▶ **Source passage**
/---

OECD: Israel's healthcare system among the best

International team that studied Israel’s medical services gives Israel high marks but says some improvements still needed.

ABARBANEL HOSPITAL in Bat Yam 370 (photo credit: Wikimedia Commons)
ABARBANEL HOSPITAL in Bat Yam 370
(photo credit: Wikimedia Commons)
An international team that studied Israel’s medical services after the country became a member of the Organization for Economic and Development has stated in a preliminary report that it became one of the best healthcare systems in the world since the National Health Insurance Law went into effect in 1995.
The team, consisting of OECD and external experts, arrived a year ago and visited the country’s five largest hospitals, community health fund clinics in Jewish development towns and Arab villages, and a baby care center in an unrecognized Beduin town in the Negev, also meeting with representatives of patient rights organizations in the Arab and Ethiopian Jewish sectors and with heads of professional medical groups.
With their work completed, the final report will be published on November 26 when OECD officials will again come to Israel to attend a conference on health systems and present their findings in a press conference.
The government allocated health funding at relatively low levels during years of tight cost control with relatively low demand, attributed to a young and healthy population. Yet Israel made it possible to build a high quality health system, the OECD said.
Israel’s health system is considered especially good for its early diagnosis of chronic diseases that prevents unnecessary hospitalization, the European experts said.
For example, diabetes has been diagnosed early, lowering the rate of complications that would have required hospitalization compared to average OECD rates.
In addition, primary care in Israel benefited significantly from the immigration of large numbers of doctors and nurses from the former Soviet Union in the 1990s, the OECD said. But because these professionals are beginning to retire, it is important for the country to ensure that young doctors and nurses will choose primary care and be trained appropriately.
While medical data from community health fund clinics are assessed by the insurers, this trend should be expanded to monitor improvements in care, the OECD team said. They also urged that hospitals be encouraged to improve the quality of their treatment, and that hospital data must become more accessible to health system professionals in the community.
In addition, there must be more competition on quality among health funds and providers of care, they said.
Despite the high marks, there is a complex mix of gaps in the health system between the rich and the poor, the center and the periphery, and various ethnic groups, said the OECD. More equity and accessibility will require additional efforts.
The OECD also bemoaned the growing use of private medical care, which makes it harder for the economically disadvantaged to enjoy the best healthcare.
Deputy Health Minister Ya’acov Litzman welcomed the report for its praise of the system, adding that those issues that were criticized must be improved.
“We will not disregard these. I asked the [Health Ministry] director- general, Prof. Ronni Gamzu, to present me a program for applying the recommendations in the report,” he said.
Gamzu also expressed his satisfaction with the OECD conclusions and promised to work toward repairing the faults that remain.

\---

▶ **Dataset excerpts**
/---

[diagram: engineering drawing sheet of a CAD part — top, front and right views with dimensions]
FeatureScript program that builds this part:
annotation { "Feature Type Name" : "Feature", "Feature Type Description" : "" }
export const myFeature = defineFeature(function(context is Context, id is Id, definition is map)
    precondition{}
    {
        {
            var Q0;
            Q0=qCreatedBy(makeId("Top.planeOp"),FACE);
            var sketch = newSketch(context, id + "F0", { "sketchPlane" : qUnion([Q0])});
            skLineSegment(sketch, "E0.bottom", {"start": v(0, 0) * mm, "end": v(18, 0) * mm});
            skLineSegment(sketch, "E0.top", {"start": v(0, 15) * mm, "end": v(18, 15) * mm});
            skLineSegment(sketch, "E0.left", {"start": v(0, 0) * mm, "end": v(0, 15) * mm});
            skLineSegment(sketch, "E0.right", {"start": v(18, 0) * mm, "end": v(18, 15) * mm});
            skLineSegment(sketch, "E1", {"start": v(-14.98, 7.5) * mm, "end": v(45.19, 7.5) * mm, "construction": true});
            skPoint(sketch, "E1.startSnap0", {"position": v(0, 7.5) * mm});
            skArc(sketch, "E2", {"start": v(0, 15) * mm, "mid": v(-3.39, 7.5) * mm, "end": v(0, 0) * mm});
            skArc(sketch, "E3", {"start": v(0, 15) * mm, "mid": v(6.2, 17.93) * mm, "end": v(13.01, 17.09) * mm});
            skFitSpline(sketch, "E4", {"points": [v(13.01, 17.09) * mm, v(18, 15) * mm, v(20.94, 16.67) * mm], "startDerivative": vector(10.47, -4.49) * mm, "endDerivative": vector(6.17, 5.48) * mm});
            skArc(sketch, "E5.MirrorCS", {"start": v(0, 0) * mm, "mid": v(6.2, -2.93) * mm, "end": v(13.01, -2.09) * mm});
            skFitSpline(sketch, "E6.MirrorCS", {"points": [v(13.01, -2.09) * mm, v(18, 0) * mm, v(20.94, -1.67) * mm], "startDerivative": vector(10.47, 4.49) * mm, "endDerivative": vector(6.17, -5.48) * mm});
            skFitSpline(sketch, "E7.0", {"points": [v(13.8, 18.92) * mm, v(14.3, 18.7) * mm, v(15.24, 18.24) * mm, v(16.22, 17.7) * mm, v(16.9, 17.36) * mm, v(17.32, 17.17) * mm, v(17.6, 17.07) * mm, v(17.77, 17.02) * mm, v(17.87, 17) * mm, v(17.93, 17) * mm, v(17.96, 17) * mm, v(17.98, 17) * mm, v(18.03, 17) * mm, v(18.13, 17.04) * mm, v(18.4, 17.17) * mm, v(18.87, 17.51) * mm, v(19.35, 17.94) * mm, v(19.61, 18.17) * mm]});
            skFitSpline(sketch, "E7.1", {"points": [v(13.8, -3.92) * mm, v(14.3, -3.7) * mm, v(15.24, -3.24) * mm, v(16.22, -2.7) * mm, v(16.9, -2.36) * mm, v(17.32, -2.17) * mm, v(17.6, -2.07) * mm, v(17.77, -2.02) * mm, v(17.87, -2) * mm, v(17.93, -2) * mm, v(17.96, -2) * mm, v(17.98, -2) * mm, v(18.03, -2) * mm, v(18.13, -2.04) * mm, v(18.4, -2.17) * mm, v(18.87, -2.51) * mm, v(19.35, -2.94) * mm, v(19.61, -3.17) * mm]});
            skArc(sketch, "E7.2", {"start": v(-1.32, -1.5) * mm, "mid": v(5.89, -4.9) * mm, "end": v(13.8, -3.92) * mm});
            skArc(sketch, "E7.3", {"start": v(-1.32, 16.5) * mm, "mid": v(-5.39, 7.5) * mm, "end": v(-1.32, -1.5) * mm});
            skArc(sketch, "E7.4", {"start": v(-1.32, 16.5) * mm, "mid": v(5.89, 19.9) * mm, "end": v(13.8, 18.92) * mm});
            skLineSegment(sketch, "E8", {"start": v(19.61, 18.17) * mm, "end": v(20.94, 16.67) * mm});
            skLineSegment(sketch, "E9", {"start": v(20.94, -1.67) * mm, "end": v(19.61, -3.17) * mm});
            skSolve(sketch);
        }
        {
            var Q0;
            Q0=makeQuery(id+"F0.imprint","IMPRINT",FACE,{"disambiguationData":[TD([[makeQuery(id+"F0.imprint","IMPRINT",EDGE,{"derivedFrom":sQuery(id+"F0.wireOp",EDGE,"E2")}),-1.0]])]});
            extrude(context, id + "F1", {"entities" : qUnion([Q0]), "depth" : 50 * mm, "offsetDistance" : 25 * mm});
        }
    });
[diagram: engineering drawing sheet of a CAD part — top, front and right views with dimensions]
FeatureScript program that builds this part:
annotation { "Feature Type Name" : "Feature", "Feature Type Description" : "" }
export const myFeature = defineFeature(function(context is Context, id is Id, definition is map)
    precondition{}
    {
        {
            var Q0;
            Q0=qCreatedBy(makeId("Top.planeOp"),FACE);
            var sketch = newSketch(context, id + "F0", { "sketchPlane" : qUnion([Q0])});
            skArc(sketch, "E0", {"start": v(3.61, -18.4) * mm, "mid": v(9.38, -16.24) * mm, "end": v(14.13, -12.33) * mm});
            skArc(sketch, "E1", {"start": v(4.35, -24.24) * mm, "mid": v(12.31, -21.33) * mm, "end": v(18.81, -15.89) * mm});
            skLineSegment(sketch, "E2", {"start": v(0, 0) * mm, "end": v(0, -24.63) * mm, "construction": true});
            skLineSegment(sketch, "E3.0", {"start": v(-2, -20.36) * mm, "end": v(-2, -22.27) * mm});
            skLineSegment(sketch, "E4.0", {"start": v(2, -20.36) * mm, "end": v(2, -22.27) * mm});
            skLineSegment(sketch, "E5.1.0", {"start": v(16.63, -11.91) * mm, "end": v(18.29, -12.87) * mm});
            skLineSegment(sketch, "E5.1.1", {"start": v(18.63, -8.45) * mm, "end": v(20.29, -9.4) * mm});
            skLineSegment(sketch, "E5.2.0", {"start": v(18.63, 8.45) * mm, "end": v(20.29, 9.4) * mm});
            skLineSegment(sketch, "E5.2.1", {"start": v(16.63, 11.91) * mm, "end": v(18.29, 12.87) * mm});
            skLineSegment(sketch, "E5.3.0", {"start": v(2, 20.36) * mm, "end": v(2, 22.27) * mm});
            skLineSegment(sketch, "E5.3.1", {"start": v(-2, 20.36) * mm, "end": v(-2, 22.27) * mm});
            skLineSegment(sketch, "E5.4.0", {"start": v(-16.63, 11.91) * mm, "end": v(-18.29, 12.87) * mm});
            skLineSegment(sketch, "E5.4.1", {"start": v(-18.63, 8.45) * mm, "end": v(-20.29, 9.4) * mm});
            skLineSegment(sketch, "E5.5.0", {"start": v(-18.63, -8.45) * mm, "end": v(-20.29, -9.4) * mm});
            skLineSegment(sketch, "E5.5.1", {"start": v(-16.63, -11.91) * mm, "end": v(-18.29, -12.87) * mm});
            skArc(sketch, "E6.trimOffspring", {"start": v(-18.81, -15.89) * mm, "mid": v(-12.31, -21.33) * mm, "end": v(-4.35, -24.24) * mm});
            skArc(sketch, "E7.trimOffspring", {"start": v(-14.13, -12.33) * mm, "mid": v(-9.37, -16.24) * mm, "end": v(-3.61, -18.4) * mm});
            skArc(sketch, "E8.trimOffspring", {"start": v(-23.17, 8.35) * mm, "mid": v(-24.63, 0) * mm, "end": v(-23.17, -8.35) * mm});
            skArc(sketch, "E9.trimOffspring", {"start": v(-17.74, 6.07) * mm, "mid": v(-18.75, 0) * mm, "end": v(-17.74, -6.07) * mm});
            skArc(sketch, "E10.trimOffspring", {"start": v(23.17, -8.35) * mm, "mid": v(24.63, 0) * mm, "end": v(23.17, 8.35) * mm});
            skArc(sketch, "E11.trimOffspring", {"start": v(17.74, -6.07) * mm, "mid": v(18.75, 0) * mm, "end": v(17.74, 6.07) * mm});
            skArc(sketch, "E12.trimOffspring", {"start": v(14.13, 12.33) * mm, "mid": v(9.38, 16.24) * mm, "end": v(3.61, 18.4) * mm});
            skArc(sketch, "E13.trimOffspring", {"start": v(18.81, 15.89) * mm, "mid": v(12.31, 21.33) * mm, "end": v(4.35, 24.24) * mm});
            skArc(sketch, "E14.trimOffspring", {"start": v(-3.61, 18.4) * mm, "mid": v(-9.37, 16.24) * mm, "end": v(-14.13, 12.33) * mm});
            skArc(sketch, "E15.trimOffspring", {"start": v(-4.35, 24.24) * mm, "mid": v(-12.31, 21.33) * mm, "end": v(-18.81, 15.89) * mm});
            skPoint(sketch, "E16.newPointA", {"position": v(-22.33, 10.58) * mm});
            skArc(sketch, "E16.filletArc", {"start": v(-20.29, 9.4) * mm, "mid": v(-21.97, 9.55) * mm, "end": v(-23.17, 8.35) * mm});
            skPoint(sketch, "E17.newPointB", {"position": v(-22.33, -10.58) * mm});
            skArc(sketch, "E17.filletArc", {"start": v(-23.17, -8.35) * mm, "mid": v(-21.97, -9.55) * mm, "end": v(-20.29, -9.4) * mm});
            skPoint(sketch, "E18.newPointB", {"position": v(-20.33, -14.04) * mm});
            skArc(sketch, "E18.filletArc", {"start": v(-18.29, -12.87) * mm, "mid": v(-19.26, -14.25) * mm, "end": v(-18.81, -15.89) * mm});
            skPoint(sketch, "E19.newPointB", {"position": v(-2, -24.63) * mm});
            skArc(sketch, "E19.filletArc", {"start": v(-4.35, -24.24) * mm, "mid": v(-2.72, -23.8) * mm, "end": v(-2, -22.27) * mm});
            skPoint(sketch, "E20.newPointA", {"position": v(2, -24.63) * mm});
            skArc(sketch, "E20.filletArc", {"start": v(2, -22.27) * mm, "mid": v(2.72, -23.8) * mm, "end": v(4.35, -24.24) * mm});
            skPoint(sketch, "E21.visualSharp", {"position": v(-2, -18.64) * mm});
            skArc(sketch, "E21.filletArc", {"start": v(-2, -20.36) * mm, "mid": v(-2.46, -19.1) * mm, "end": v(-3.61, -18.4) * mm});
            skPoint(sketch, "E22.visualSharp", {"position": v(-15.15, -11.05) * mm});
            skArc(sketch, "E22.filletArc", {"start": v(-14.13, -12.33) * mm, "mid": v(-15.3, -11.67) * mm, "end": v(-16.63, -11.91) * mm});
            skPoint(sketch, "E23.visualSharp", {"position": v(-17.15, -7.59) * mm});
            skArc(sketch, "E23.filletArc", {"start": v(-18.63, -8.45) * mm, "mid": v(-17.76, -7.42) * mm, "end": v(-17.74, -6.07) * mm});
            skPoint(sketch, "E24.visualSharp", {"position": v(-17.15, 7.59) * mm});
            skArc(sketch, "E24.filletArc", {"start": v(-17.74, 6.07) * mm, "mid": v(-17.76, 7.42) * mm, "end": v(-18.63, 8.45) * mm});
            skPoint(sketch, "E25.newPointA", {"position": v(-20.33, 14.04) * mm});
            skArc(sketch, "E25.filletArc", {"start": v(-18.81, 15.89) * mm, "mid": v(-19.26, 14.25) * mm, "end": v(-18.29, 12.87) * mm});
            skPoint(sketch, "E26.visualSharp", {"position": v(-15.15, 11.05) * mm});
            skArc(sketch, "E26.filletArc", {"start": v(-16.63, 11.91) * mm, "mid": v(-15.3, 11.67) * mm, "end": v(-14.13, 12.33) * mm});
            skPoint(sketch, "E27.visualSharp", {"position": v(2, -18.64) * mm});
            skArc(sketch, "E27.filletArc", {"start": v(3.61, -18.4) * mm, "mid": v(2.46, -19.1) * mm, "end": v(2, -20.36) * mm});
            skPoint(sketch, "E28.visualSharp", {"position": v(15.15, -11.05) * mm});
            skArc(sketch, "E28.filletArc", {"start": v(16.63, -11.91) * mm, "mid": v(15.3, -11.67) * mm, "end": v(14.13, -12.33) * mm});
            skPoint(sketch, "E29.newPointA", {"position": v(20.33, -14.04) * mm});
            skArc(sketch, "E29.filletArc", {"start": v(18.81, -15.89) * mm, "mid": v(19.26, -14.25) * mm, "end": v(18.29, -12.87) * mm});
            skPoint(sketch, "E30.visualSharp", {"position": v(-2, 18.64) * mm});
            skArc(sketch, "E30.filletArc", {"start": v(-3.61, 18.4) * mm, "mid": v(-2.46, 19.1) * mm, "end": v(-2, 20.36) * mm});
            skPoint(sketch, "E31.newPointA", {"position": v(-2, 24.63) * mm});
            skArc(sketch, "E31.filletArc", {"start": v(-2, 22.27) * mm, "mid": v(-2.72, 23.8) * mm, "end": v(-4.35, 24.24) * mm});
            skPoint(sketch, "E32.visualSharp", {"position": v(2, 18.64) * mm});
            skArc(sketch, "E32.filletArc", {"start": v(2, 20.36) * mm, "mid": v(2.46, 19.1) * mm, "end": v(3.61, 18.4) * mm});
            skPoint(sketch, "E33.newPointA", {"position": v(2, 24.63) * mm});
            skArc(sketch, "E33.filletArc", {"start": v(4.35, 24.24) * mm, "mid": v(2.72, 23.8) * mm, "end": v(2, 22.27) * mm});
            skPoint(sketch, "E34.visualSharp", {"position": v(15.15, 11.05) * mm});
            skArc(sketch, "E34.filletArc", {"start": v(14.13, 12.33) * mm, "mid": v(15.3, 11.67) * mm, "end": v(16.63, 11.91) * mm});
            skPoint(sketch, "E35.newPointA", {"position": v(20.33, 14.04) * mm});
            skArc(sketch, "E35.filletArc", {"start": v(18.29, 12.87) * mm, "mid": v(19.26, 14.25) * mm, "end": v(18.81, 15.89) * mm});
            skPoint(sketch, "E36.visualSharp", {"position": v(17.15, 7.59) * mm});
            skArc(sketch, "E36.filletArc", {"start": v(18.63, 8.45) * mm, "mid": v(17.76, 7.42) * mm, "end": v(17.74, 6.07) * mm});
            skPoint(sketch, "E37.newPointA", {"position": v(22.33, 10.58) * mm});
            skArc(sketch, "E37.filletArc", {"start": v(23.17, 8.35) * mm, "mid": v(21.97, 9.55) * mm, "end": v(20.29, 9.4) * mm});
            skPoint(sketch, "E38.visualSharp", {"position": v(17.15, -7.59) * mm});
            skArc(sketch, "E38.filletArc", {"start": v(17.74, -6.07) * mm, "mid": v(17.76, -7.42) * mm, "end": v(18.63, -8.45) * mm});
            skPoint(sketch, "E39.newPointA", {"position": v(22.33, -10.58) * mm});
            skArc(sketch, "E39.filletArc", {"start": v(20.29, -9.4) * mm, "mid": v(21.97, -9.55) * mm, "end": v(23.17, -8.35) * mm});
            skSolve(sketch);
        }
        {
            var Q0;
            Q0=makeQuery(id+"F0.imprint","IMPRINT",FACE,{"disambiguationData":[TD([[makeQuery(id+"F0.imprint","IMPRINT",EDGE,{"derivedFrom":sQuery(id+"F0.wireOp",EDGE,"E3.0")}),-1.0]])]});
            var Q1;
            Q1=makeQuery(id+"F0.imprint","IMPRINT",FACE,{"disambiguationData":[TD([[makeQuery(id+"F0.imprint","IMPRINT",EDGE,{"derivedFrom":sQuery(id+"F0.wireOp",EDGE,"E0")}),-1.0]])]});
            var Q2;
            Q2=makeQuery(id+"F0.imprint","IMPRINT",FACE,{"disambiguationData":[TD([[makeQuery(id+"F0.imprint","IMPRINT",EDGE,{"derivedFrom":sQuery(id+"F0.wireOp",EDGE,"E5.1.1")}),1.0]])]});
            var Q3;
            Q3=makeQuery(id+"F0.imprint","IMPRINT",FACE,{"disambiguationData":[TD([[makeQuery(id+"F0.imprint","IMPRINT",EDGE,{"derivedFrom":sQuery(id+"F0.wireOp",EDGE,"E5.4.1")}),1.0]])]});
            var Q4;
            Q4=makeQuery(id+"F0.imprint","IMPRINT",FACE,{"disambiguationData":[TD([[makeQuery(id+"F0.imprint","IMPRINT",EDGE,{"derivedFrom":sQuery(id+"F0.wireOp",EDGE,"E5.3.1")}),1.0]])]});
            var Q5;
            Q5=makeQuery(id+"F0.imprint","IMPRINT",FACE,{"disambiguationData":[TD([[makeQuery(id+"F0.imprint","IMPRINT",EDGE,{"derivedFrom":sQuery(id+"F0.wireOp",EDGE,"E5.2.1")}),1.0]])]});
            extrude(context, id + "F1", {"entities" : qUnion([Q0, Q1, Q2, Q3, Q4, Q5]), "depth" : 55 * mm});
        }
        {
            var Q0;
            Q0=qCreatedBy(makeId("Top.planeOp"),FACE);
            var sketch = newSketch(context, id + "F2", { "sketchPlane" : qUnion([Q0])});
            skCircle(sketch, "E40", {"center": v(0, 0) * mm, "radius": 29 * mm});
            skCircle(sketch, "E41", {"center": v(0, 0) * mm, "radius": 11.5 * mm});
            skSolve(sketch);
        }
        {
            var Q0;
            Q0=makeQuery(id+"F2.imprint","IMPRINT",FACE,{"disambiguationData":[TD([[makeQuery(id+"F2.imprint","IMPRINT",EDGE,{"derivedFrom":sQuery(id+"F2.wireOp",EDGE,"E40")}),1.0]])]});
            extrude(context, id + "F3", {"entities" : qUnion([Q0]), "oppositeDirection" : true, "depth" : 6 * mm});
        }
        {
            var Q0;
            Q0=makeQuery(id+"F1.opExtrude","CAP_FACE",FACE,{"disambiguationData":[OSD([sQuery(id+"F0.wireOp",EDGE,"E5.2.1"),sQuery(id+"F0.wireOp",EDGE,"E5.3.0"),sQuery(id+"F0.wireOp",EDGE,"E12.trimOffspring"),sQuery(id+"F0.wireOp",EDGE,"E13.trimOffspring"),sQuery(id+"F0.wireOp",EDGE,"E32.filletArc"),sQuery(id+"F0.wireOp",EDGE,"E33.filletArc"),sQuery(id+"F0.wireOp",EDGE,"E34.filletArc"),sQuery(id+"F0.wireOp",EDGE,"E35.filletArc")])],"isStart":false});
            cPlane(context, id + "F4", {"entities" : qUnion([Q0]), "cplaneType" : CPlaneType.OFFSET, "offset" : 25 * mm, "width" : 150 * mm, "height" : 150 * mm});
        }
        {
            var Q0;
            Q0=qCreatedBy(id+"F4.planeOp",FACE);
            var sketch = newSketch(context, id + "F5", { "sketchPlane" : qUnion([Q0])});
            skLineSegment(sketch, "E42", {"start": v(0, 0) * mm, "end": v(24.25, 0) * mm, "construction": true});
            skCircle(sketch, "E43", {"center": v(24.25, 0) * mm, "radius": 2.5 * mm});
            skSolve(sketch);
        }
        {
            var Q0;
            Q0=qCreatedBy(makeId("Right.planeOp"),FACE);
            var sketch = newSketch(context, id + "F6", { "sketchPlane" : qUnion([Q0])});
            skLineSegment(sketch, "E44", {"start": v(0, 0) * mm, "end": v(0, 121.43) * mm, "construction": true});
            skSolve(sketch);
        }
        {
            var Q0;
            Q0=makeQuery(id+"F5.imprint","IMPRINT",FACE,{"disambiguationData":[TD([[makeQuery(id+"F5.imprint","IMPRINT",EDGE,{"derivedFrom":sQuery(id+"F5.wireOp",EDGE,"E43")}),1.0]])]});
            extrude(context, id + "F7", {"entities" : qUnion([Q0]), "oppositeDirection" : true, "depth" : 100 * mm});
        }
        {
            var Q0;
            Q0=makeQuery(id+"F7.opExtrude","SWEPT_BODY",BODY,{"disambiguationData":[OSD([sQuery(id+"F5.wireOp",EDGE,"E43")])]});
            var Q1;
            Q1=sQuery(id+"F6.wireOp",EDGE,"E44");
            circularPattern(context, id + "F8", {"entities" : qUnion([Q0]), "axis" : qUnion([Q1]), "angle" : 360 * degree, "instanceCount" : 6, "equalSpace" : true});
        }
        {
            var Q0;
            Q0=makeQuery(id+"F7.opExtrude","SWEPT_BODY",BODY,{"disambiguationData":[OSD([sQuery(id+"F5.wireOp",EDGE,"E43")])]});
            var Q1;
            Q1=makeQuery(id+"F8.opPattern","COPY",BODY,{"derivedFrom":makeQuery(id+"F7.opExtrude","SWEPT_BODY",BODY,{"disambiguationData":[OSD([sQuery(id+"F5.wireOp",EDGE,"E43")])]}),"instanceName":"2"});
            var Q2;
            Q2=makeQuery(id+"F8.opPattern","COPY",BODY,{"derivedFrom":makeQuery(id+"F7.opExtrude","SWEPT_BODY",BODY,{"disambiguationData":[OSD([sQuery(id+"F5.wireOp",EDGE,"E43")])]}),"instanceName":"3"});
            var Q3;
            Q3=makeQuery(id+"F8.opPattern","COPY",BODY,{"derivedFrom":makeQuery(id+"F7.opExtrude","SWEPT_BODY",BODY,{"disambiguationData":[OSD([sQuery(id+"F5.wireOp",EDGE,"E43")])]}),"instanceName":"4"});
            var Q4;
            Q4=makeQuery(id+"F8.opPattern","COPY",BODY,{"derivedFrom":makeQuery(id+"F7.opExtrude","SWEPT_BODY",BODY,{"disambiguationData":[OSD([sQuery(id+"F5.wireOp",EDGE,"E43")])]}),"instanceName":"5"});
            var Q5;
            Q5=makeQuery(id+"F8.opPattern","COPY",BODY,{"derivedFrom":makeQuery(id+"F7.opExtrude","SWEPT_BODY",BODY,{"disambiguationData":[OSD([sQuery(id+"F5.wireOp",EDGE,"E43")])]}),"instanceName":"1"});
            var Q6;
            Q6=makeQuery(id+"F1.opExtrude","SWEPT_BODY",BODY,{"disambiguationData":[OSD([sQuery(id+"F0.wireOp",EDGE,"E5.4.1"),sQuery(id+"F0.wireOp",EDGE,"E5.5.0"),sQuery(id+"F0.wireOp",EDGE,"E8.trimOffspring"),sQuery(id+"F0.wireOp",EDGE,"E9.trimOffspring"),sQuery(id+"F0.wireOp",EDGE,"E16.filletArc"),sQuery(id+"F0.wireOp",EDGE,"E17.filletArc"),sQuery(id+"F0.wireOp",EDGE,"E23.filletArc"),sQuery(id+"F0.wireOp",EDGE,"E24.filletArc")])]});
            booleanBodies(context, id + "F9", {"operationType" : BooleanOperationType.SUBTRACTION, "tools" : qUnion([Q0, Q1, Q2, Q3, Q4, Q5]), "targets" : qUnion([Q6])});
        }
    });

\---

▶ **Work instruction 1**
In the OECD article, on what date will the final report be published?
▶ **Work instruction 2**
Duplicate the OECD article from "OECD: Israel's healthcare" to "improvements still needed.", inclusive.
▶ **Work instruction 3**
Translate this sentence from the OECD article into Spanish: "For example, diabetes has been diagnosed early, lowering the rate of complications that would have required hospitalization compared to average OECD rates."

▶ **Response box 1**
November 26.

▶ **Response box 2**
OECD: Israel's healthcare system among the best

International team that studied Israel’s medical services gives Israel high marks but says some improvements still needed.

▶ **Response box 3**
Por ejemplo, la diabetes se ha diagnosticado de forma temprana, lo que ha reducido la tasa de complicaciones que habrían requerido hospitalización en comparación con las tasas promedio de la OCDE.